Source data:
+--

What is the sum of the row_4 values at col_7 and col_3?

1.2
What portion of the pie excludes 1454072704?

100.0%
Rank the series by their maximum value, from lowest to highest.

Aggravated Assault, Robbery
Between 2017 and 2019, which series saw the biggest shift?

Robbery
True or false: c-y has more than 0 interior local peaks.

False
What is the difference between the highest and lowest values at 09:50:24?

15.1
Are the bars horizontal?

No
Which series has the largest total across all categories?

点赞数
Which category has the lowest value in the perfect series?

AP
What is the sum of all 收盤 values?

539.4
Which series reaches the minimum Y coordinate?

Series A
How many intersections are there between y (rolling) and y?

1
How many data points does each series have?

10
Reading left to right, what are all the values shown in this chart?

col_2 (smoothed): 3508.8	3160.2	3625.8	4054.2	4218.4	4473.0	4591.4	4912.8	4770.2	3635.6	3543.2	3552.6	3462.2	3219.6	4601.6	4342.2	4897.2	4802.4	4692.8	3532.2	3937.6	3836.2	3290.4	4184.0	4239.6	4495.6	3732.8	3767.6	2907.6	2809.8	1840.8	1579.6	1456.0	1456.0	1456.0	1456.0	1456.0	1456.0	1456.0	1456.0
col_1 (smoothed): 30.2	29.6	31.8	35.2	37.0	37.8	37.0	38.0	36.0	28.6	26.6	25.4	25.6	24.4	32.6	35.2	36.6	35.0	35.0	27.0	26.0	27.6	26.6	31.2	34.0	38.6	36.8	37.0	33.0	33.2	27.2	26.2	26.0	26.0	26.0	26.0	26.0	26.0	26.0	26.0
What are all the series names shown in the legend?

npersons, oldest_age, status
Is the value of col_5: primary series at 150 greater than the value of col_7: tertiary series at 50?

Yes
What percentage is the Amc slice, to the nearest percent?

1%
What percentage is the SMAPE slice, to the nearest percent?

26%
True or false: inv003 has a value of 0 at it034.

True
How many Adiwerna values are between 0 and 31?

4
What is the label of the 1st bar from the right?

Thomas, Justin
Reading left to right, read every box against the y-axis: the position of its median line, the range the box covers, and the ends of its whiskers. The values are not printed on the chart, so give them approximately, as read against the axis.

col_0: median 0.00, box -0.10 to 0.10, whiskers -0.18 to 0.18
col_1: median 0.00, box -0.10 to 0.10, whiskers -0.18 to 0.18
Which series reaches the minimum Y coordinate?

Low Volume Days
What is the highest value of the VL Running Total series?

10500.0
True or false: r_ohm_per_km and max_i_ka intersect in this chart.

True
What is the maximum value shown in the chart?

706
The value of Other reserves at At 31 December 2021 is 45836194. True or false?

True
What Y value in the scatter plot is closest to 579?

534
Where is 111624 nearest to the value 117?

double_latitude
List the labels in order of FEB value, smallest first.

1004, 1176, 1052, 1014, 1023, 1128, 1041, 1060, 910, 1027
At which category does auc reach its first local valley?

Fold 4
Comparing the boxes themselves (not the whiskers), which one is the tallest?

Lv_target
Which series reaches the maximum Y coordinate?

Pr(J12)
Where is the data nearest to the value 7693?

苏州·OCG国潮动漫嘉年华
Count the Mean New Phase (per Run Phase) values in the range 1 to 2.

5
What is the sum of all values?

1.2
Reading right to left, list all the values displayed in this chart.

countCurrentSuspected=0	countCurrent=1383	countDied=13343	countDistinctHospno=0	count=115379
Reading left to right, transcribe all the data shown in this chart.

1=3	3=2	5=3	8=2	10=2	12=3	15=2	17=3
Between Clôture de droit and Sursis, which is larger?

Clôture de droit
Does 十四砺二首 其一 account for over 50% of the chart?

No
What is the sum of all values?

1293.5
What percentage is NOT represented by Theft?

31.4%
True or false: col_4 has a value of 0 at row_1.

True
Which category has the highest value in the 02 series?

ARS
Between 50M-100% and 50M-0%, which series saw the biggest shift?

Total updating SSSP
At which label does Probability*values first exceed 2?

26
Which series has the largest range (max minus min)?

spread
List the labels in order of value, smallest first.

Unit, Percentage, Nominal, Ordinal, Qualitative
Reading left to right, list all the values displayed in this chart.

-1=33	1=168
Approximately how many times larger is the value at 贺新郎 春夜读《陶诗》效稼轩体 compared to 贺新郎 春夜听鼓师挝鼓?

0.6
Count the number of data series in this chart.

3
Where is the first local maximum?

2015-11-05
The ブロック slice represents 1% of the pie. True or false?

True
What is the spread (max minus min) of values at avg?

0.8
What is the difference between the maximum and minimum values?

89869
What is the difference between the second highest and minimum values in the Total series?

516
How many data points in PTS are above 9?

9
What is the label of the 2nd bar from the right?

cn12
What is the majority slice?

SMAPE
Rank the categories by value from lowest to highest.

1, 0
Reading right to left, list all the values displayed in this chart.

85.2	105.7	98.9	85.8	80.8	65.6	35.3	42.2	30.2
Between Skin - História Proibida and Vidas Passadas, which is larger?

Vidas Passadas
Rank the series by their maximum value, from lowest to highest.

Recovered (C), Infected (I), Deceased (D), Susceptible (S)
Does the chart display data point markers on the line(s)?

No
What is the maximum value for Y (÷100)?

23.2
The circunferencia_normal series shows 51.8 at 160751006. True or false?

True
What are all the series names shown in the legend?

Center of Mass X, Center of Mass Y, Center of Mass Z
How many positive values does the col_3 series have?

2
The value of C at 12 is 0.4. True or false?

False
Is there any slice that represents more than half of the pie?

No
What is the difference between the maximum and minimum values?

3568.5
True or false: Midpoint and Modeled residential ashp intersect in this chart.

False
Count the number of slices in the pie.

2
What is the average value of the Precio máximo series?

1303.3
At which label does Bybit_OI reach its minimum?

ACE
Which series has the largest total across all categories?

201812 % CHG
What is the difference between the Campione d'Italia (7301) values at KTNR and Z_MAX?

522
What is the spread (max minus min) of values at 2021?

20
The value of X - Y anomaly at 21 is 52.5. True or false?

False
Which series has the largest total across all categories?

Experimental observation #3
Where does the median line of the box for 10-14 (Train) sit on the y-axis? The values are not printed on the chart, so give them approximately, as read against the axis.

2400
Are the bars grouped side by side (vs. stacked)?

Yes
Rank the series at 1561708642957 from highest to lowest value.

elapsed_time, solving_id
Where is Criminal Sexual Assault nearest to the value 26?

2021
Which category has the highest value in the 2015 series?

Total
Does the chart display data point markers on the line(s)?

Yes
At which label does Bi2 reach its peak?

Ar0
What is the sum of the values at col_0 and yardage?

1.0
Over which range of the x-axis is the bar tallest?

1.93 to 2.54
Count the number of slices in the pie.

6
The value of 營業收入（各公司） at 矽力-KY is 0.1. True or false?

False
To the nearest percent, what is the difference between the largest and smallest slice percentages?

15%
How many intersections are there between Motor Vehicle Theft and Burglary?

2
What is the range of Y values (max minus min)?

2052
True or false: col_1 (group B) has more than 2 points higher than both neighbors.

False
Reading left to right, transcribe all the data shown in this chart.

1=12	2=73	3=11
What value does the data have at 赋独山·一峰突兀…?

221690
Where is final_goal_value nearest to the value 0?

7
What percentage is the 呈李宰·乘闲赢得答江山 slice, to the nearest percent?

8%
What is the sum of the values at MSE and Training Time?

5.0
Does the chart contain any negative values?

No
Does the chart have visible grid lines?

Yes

+--

Directions: Rewrite the entire listing as a numbered list, leaving out the blank lines.

Written response:
1. What is the sum of the row_4 values at col_7 and col_3?
2. 1.2
3. What portion of the pie excludes 1454072704?
4. 100.0%
5. Rank the series by their maximum value, from lowest to highest.
6. Aggravated Assault, Robbery
7. Between 2017 and 2019, which series saw the biggest shift?
8. Robbery
9. True or false: c-y has more than 0 interior local peaks.
10. False
11. What is the difference between the highest and lowest values at 09:50:24?
12. 15.1
13. Are the bars horizontal?
14. No
15. Which series has the largest total across all categories?
16. 点赞数
17. Which category has the lowest value in the perfect series?
18. AP
19. What is the sum of all 收盤 values?
20. 539.4
21. Which series reaches the minimum Y coordinate?
22. Series A
23. How many intersections are there between y (rolling) and y?
24. 1
25. How many data points does each series have?
26. 10
27. Reading left to right, what are all the values shown in this chart?
28. col_2 (smoothed): 3508.8	3160.2	3625.8	4054.2	4218.4	4473.0	4591.4	4912.8	4770.2	3635.6	3543.2	3552.6	3462.2	3219.6	4601.6	4342.2	4897.2	4802.4	4692.8	3532.2	3937.6	3836.2	3290.4	4184.0	4239.6	4495.6	3732.8	3767.6	2907.6	2809.8	1840.8	1579.6	1456.0	1456.0	1456.0	1456.0	1456.0	1456.0	1456.0	1456.0
29. col_1 (smoothed): 30.2	29.6	31.8	35.2	37.0	37.8	37.0	38.0	36.0	28.6	26.6	25.4	25.6	24.4	32.6	35.2	36.6	35.0	35.0	27.0	26.0	27.6	26.6	31.2	34.0	38.6	36.8	37.0	33.0	33.2	27.2	26.2	26.0	26.0	26.0	26.0	26.0	26.0	26.0	26.0
30. What are all the series names shown in the legend?
31. npersons, oldest_age, status
32. Is the value of col_5: primary series at 150 greater than the value of col_7: tertiary series at 50?
33. Yes
34. What percentage is the Amc slice, to the nearest percent?
35. 1%
36. What percentage is the SMAPE slice, to the nearest percent?
37. 26%
38. True or false: inv003 has a value of 0 at it034.
39. True
40. How many Adiwerna values are between 0 and 31?
41. 4
42. What is the label of the 1st bar from the right?
43. Thomas, Justin
44. Reading left to right, read every box against the y-axis: the position of its median line, the range the box covers, and the ends of its whiskers. The values are not printed on the chart, so give them approximately, as read against the axis.
45. col_0: median 0.00, box -0.10 to 0.10, whiskers -0.18 to 0.18
46. col_1: median 0.00, box -0.10 to 0.10, whiskers -0.18 to 0.18
47. Which series reaches the minimum Y coordinate?
48. Low Volume Days
49. What is the highest value of the VL Running Total series?
50. 10500.0
51. True or false: r_ohm_per_km and max_i_ka intersect in this chart.
52. True
53. What is the maximum value shown in the chart?
54. 706
55. The value of Other reserves at At 31 December 2021 is 45836194. True or false?
56. True
57. What Y value in the scatter plot is closest to 579?
58. 534
59. Where is 111624 nearest to the value 117?
60. double_latitude
61. List the labels in order of FEB value, smallest first.
62. 1004, 1176, 1052, 1014, 1023, 1128, 1041, 1060, 910, 1027
63. At which category does auc reach its first local valley?
64. Fold 4
65. Comparing the boxes themselves (not the whiskers), which one is the tallest?
66. Lv_target
67. Which series reaches the maximum Y coordinate?
68. Pr(J12)
69. Where is the data nearest to the value 7693?
70. 苏州·OCG国潮动漫嘉年华
71. Count the Mean New Phase (per Run Phase) values in the range 1 to 2.
72. 5
73. What is the sum of all values?
74. 1.2
75. Reading right to left, list all the values displayed in this chart.
76. countCurrentSuspected=0	countCurrent=1383	countDied=13343	countDistinctHospno=0	count=115379
77. Reading left to right, transcribe all the data shown in this chart.
78. 1=3	3=2	5=3	8=2	10=2	12=3	15=2	17=3
79. Between Clôture de droit and Sursis, which is larger?
80. Clôture de droit
81. Does 十四砺二首 其一 account for over 50% of the chart?
82. No
83. What is the sum of all values?
84. 1293.5
85. What percentage is NOT represented by Theft?
86. 31.4%
87. True or false: col_4 has a value of 0 at row_1.
88. True
89. Which category has the highest value in the 02 series?
90. ARS
91. Between 50M-100% and 50M-0%, which series saw the biggest shift?
92. Total updating SSSP
93. At which label does Probability*values first exceed 2?
94. 26
95. Which series has the largest range (max minus min)?
96. spread
97. List the labels in order of value, smallest first.
98. Unit, Percentage, Nominal, Ordinal, Qualitative
99. Reading left to right, list all the values displayed in this chart.
100. -1=33	1=168
101. Approximately how many times larger is the value at 贺新郎 春夜读《陶诗》效稼轩体 compared to 贺新郎 春夜听鼓师挝鼓?
102. 0.6
103. Count the number of data series in this chart.
104. 3
105. Where is the first local maximum?
106. 2015-11-05
107. The ブロック slice represents 1% of the pie. True or false?
108. True
109. What is the spread (max minus min) of values at avg?
110. 0.8
111. What is the difference between the maximum and minimum values?
112. 89869
113. What is the difference between the second highest and minimum values in the Total series?
114. 516
115. How many data points in PTS are above 9?
116. 9
117. What is the label of the 2nd bar from the right?
118. cn12
119. What is the majority slice?
120. SMAPE
121. Rank the categories by value from lowest to highest.
122. 1, 0
123. Reading right to left, list all the values displayed in this chart.
124. 85.2	105.7	98.9	85.8	80.8	65.6	35.3	42.2	30.2
125. Between Skin - História Proibida and Vidas Passadas, which is larger?
126. Vidas Passadas
127. Rank the series by their maximum value, from lowest to highest.
128. Recovered (C), Infected (I), Deceased (D), Susceptible (S)
129. Does the chart display data point markers on the line(s)?
130. No
131. What is the maximum value for Y (÷100)?
132. 23.2
133. The circunferencia_normal series shows 51.8 at 160751006. True or false?
134. True
135. What are all the series names shown in the legend?
136. Center of Mass X, Center of Mass Y, Center of Mass Z
137. How many positive values does the col_3 series have?
138. 2
139. The value of C at 12 is 0.4. True or false?
140. False
141. Is there any slice that represents more than half of the pie?
142. No
143. What is the difference between the maximum and minimum values?
144. 3568.5
145. True or false: Midpoint and Modeled residential ashp intersect in this chart.
146. False
147. Count the number of slices in the pie.
148. 2
149. What is the average value of the Precio máximo series?
150. 1303.3
151. At which label does Bybit_OI reach its minimum?
152. ACE
153. Which series has the largest total across all categories?
154. 201812 % CHG
155. What is the difference between the Campione d'Italia (7301) values at KTNR and Z_MAX?
156. 522
157. What is the spread (max minus min) of values at 2021?
158. 20
159. The value of X - Y anomaly at 21 is 52.5. True or false?
160. False
161. Which series has the largest total across all categories?
162. Experimental observation #3
163. Where does the median line of the box for 10-14 (Train) sit on the y-axis? The values are not printed on the chart, so give them approximately, as read against the axis.
164. 2400
165. Are the bars grouped side by side (vs. stacked)?
166. Yes
167. Rank the series at 1561708642957 from highest to lowest value.
168. elapsed_time, solving_id
169. Where is Criminal Sexual Assault nearest to the value 26?
170. 2021
171. Which category has the highest value in the 2015 series?
172. Total
173. Does the chart display data point markers on the line(s)?
174. Yes
175. At which label does Bi2 reach its peak?
176. Ar0
177. What is the sum of the values at col_0 and yardage?
178. 1.0
179. Over which range of the x-axis is the bar tallest?
180. 1.93 to 2.54
181. Count the number of slices in the pie.
182. 6
183. The value of 營業收入（各公司） at 矽力-KY is 0.1. True or false?
184. False
185. To the nearest percent, what is the difference between the largest and smallest slice percentages?
186. 15%
187. How many intersections are there between Motor Vehicle Theft and Burglary?
188. 2
189. What is the range of Y values (max minus min)?
190. 2052
191. True or false: col_1 (group B) has more than 2 points higher than both neighbors.
192. False
193. Reading left to right, transcribe all the data shown in this chart.
194. 1=12	2=73	3=11
195. What value does the data have at 赋独山·一峰突兀…?
196. 221690
197. Where is final_goal_value nearest to the value 0?
198. 7
199. What percentage is the 呈李宰·乘闲赢得答江山 slice, to the nearest percent?
200. 8%
201. What is the sum of the values at MSE and Training Time?
202. 5.0
203. Does the chart contain any negative values?
204. No
205. Does the chart have visible grid lines?
206. Yes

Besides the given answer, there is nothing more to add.